= YOUR INSTRUCTIONS =
Of the lines in the data below, write out exactly those from the one holding "bread [540,274,582,289] ->" through the one holding "none -> brown chair [591,387,887,877]", both included.

= DATA FOR REVIEW =

***

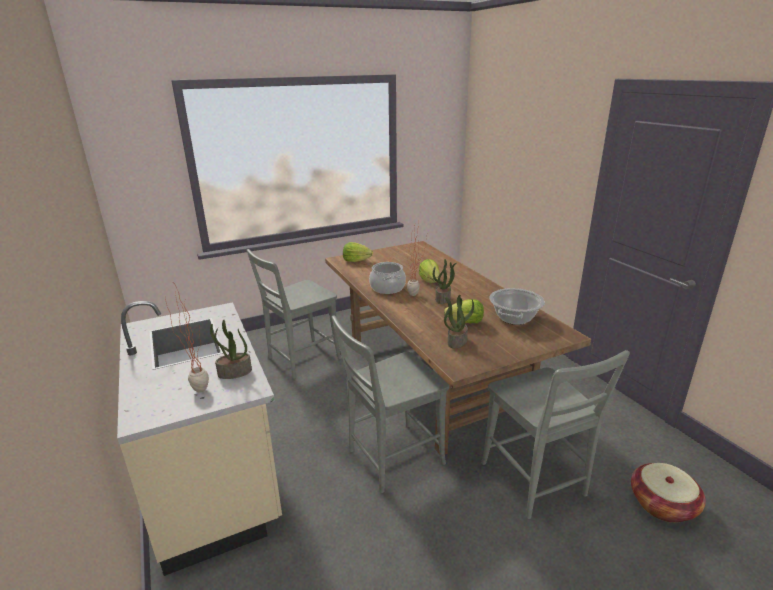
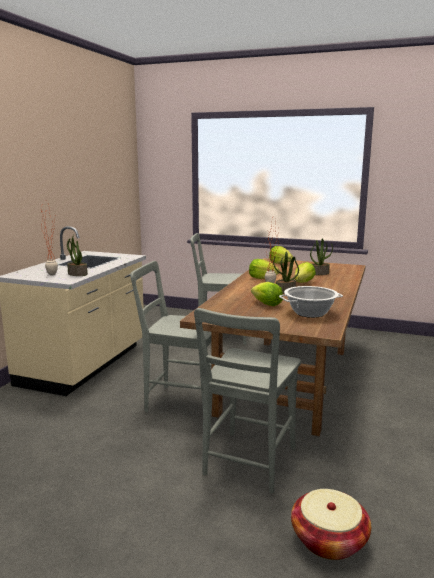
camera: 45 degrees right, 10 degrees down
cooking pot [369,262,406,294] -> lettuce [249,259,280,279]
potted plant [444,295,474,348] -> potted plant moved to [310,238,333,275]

***

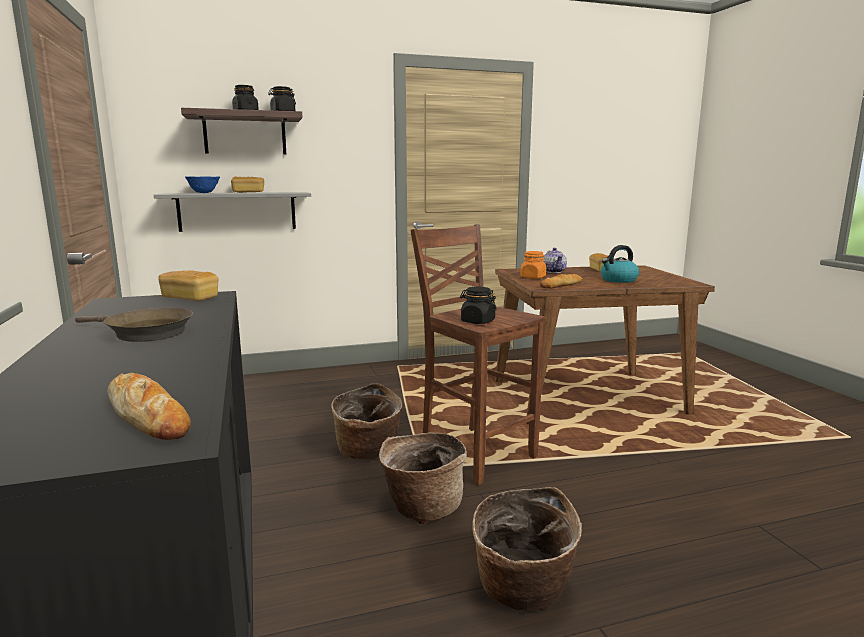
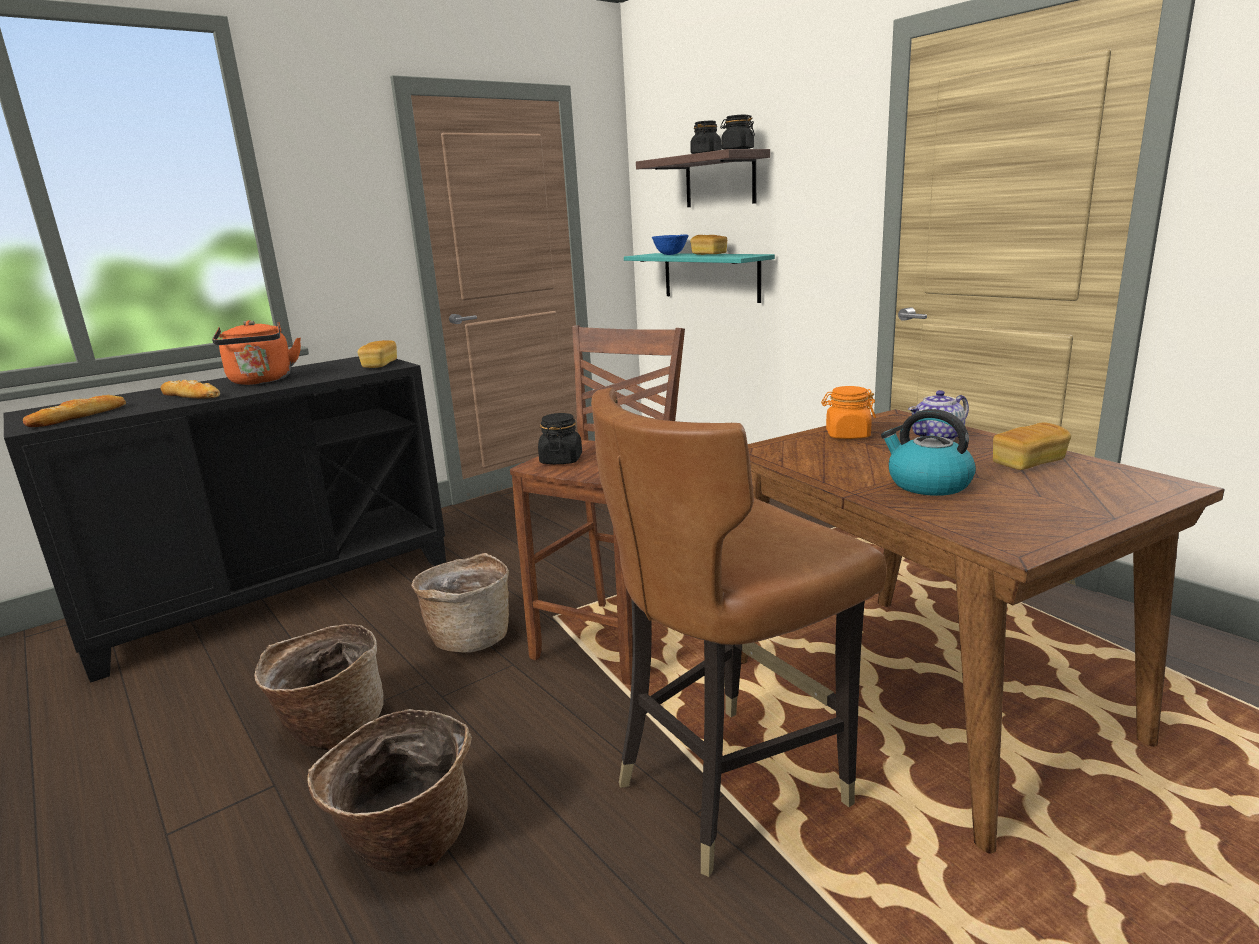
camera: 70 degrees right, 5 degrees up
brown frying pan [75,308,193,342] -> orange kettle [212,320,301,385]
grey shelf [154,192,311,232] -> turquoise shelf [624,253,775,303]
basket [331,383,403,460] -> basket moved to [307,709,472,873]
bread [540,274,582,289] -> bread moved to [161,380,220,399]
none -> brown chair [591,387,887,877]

***

= ANSWER TO THIS EXERCISE =
bread [540,274,582,289] -> bread moved to [161,380,220,399]
none -> brown chair [591,387,887,877]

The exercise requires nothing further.